The answer must be an exact transcription of all the records below.

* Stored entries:
╔══

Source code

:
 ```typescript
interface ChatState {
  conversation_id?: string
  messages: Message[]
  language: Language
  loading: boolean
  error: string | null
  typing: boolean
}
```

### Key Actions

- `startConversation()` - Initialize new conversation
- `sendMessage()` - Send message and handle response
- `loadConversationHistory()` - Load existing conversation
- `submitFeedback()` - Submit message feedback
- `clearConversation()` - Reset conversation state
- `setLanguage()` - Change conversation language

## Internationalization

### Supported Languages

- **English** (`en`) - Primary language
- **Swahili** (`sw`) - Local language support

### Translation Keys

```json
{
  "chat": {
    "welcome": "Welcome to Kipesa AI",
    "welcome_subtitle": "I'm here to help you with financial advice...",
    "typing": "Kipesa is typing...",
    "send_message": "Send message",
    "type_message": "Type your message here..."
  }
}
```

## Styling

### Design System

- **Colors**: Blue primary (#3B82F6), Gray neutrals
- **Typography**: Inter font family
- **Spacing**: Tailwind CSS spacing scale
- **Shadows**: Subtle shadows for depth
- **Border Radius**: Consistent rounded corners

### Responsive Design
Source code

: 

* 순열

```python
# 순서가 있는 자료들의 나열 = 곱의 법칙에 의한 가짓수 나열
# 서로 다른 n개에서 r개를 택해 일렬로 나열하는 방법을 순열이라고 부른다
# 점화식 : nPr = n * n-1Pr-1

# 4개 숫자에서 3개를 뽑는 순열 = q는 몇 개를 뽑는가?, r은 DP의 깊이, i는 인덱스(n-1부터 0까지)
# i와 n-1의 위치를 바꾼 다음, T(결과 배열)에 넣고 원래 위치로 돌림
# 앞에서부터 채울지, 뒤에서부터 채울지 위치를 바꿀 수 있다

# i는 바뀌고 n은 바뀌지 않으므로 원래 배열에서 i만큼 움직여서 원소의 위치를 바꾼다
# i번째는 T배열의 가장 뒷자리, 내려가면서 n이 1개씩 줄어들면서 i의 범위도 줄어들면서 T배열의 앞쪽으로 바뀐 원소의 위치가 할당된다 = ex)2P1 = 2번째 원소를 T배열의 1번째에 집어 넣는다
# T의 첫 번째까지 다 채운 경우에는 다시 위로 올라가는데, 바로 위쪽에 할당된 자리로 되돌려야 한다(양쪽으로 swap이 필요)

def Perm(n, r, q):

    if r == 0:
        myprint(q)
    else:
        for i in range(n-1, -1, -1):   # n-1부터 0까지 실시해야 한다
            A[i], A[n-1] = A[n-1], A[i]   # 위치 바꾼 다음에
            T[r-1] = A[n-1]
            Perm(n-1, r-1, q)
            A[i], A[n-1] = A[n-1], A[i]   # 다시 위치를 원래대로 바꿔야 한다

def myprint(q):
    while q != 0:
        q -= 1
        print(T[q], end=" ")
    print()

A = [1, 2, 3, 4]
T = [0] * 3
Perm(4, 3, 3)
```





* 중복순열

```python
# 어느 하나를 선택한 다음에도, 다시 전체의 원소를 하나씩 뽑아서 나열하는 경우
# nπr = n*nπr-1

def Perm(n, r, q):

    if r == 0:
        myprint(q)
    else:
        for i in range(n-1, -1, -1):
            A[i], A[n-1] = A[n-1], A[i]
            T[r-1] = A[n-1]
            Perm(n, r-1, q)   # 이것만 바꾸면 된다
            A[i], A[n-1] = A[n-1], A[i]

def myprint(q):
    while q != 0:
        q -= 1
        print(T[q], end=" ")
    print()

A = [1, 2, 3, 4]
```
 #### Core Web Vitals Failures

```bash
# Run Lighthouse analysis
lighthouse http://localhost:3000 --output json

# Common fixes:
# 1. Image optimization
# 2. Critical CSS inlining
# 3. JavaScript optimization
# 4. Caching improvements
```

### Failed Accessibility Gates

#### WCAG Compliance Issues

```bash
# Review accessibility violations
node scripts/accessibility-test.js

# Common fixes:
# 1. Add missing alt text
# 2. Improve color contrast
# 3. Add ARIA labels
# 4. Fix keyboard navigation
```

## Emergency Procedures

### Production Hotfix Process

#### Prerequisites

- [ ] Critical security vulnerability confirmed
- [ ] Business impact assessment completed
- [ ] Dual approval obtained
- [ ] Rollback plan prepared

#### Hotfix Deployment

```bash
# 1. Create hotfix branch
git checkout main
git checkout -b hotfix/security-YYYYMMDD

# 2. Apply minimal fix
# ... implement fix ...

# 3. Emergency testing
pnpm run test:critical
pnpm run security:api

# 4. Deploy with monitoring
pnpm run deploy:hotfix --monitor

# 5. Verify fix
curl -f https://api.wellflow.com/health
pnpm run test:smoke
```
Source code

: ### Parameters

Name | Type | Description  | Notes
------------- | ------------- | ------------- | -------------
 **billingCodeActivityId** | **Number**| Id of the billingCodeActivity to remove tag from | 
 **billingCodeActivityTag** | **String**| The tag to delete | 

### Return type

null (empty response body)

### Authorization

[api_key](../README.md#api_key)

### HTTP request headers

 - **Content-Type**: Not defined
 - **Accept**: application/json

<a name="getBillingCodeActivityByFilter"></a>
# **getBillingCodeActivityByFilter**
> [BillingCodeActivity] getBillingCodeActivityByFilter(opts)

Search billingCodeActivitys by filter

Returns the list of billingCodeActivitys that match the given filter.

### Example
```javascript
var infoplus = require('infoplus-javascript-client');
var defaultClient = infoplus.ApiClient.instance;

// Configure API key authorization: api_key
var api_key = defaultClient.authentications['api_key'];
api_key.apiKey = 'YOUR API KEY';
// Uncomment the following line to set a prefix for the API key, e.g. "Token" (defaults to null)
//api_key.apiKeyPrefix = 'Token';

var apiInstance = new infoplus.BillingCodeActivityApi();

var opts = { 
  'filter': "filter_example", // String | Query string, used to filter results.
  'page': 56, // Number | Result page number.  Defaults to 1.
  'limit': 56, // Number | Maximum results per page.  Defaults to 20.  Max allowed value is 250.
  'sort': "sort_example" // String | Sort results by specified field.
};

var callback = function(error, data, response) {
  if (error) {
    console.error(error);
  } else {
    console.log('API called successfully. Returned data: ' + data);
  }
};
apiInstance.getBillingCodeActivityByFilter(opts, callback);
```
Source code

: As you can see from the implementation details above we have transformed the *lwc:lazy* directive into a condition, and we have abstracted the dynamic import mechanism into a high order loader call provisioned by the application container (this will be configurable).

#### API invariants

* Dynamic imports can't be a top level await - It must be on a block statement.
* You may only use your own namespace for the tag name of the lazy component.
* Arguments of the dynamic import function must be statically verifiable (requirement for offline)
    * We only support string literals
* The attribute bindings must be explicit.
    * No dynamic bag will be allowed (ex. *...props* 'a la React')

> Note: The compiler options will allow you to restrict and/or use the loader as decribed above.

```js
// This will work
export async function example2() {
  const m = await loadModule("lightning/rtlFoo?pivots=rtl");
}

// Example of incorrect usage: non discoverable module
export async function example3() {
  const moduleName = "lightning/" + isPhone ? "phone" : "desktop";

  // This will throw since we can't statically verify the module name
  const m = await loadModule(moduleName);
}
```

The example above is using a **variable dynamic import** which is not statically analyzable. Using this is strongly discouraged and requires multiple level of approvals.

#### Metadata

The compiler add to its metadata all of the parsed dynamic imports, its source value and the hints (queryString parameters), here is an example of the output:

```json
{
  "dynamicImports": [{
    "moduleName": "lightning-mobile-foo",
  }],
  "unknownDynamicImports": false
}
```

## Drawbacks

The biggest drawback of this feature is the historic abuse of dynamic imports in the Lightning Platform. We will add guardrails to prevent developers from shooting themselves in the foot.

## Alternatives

╚══

* EXERCISE ANSWER:
Source code

:
 ```typescript
interface ChatState {
  conversation_id?: string
  messages: Message[]
  language: Language
  loading: boolean
  error: string | null
  typing: boolean
}
```

### Key Actions

- `startConversation()` - Initialize new conversation
- `sendMessage()` - Send message and handle response
- `loadConversationHistory()` - Load existing conversation
- `submitFeedback()` - Submit message feedback
- `clearConversation()` - Reset conversation state
- `setLanguage()` - Change conversation language

## Internationalization

### Supported Languages

- **English** (`en`) - Primary language
- **Swahili** (`sw`) - Local language support

### Translation Keys

```json
{
  "chat": {
    "welcome": "Welcome to Kipesa AI",
    "welcome_subtitle": "I'm here to help you with financial advice...",
    "typing": "Kipesa is typing...",
    "send_message": "Send message",
    "type_message": "Type your message here..."
  }
}
```

## Styling

### Design System

- **Colors**: Blue primary (#3B82F6), Gray neutrals
- **Typography**: Inter font family
- **Spacing**: Tailwind CSS spacing scale
- **Shadows**: Subtle shadows for depth
- **Border Radius**: Consistent rounded corners

### Responsive Design
Source code

: 

* 순열

```python
# 순서가 있는 자료들의 나열 = 곱의 법칙에 의한 가짓수 나열
# 서로 다른 n개에서 r개를 택해 일렬로 나열하는 방법을 순열이라고 부른다
# 점화식 : nPr = n * n-1Pr-1

# 4개 숫자에서 3개를 뽑는 순열 = q는 몇 개를 뽑는가?, r은 DP의 깊이, i는 인덱스(n-1부터 0까지)
# i와 n-1의 위치를 바꾼 다음, T(결과 배열)에 넣고 원래 위치로 돌림
# 앞에서부터 채울지, 뒤에서부터 채울지 위치를 바꿀 수 있다

# i는 바뀌고 n은 바뀌지 않으므로 원래 배열에서 i만큼 움직여서 원소의 위치를 바꾼다
# i번째는 T배열의 가장 뒷자리, 내려가면서 n이 1개씩 줄어들면서 i의 범위도 줄어들면서 T배열의 앞쪽으로 바뀐 원소의 위치가 할당된다 = ex)2P1 = 2번째 원소를 T배열의 1번째에 집어 넣는다
# T의 첫 번째까지 다 채운 경우에는 다시 위로 올라가는데, 바로 위쪽에 할당된 자리로 되돌려야 한다(양쪽으로 swap이 필요)

def Perm(n, r, q):

    if r == 0:
        myprint(q)
    else:
        for i in range(n-1, -1, -1):   # n-1부터 0까지 실시해야 한다
            A[i], A[n-1] = A[n-1], A[i]   # 위치 바꾼 다음에
            T[r-1] = A[n-1]
            Perm(n-1, r-1, q)
            A[i], A[n-1] = A[n-1], A[i]   # 다시 위치를 원래대로 바꿔야 한다

def myprint(q):
    while q != 0:
        q -= 1
        print(T[q], end=" ")
    print()

A = [1, 2, 3, 4]
T = [0] * 3
Perm(4, 3, 3)
```





* 중복순열

```python
# 어느 하나를 선택한 다음에도, 다시 전체의 원소를 하나씩 뽑아서 나열하는 경우
# nπr = n*nπr-1

def Perm(n, r, q):

    if r == 0:
        myprint(q)
    else:
        for i in range(n-1, -1, -1):
            A[i], A[n-1] = A[n-1], A[i]
            T[r-1] = A[n-1]
            Perm(n, r-1, q)   # 이것만 바꾸면 된다
            A[i], A[n-1] = A[n-1], A[i]

def myprint(q):
    while q != 0:
        q -= 1
        print(T[q], end=" ")
    print()

A = [1, 2, 3, 4]
```
 #### Core Web Vitals Failures

```bash
# Run Lighthouse analysis
lighthouse http://localhost:3000 --output json

# Common fixes:
# 1. Image optimization
# 2. Critical CSS inlining
# 3. JavaScript optimization
# 4. Caching improvements
```

### Failed Accessibility Gates

#### WCAG Compliance Issues

```bash
# Review accessibility violations
node scripts/accessibility-test.js

# Common fixes:
# 1. Add missing alt text
# 2. Improve color contrast
# 3. Add ARIA labels
# 4. Fix keyboard navigation
```

## Emergency Procedures

### Production Hotfix Process

#### Prerequisites

- [ ] Critical security vulnerability confirmed
- [ ] Business impact assessment completed
- [ ] Dual approval obtained
- [ ] Rollback plan prepared

#### Hotfix Deployment

```bash
# 1. Create hotfix branch
git checkout main
git checkout -b hotfix/security-YYYYMMDD

# 2. Apply minimal fix
# ... implement fix ...

# 3. Emergency testing
pnpm run test:critical
pnpm run security:api

# 4. Deploy with monitoring
pnpm run deploy:hotfix --monitor

# 5. Verify fix
curl -f https://api.wellflow.com/health
pnpm run test:smoke
```
Source code

: ### Parameters

Name | Type | Description  | Notes
------------- | ------------- | ------------- | -------------
 **billingCodeActivityId** | **Number**| Id of the billingCodeActivity to remove tag from | 
 **billingCodeActivityTag** | **String**| The tag to delete | 

### Return type

null (empty response body)

### Authorization

[api_key](../README.md#api_key)

### HTTP request headers

 - **Content-Type**: Not defined
 - **Accept**: application/json

<a name="getBillingCodeActivityByFilter"></a>
# **getBillingCodeActivityByFilter**
> [BillingCodeActivity] getBillingCodeActivityByFilter(opts)

Search billingCodeActivitys by filter

Returns the list of billingCodeActivitys that match the given filter.

### Example
```javascript
var infoplus = require('infoplus-javascript-client');
var defaultClient = infoplus.ApiClient.instance;

// Configure API key authorization: api_key
var api_key = defaultClient.authentications['api_key'];
api_key.apiKey = 'YOUR API KEY';
// Uncomment the following line to set a prefix for the API key, e.g. "Token" (defaults to null)
//api_key.apiKeyPrefix = 'Token';

var apiInstance = new infoplus.BillingCodeActivityApi();

var opts = { 
  'filter': "filter_example", // String | Query string, used to filter results.
  'page': 56, // Number | Result page number.  Defaults to 1.
  'limit': 56, // Number | Maximum results per page.  Defaults to 20.  Max allowed value is 250.
  'sort': "sort_example" // String | Sort results by specified field.
};

var callback = function(error, data, response) {
  if (error) {
    console.error(error);
  } else {
    console.log('API called successfully. Returned data: ' + data);
  }
};
apiInstance.getBillingCodeActivityByFilter(opts, callback);
```
Source code

: As you can see from the implementation details above we have transformed the *lwc:lazy* directive into a condition, and we have abstracted the dynamic import mechanism into a high order loader call provisioned by the application container (this will be configurable).

#### API invariants

* Dynamic imports can't be a top level await - It must be on a block statement.
* You may only use your own namespace for the tag name of the lazy component.
* Arguments of the dynamic import function must be statically verifiable (requirement for offline)
    * We only support string literals
* The attribute bindings must be explicit.
    * No dynamic bag will be allowed (ex. *...props* 'a la React')

> Note: The compiler options will allow you to restrict and/or use the loader as decribed above.

```js
// This will work
export async function example2() {
  const m = await loadModule("lightning/rtlFoo?pivots=rtl");
}

// Example of incorrect usage: non discoverable module
export async function example3() {
  const moduleName = "lightning/" + isPhone ? "phone" : "desktop";

  // This will throw since we can't statically verify the module name
  const m = await loadModule(moduleName);
}
```

The example above is using a **variable dynamic import** which is not statically analyzable. Using this is strongly discouraged and requires multiple level of approvals.

#### Metadata

The compiler add to its metadata all of the parsed dynamic imports, its source value and the hints (queryString parameters), here is an example of the output:

```json
{
  "dynamicImports": [{
    "moduleName": "lightning-mobile-foo",
  }],
  "unknownDynamicImports": false
}
```

## Drawbacks

The biggest drawback of this feature is the historic abuse of dynamic imports in the Lightning Platform. We will add guardrails to prevent developers from shooting themselves in the foot.

## Alternatives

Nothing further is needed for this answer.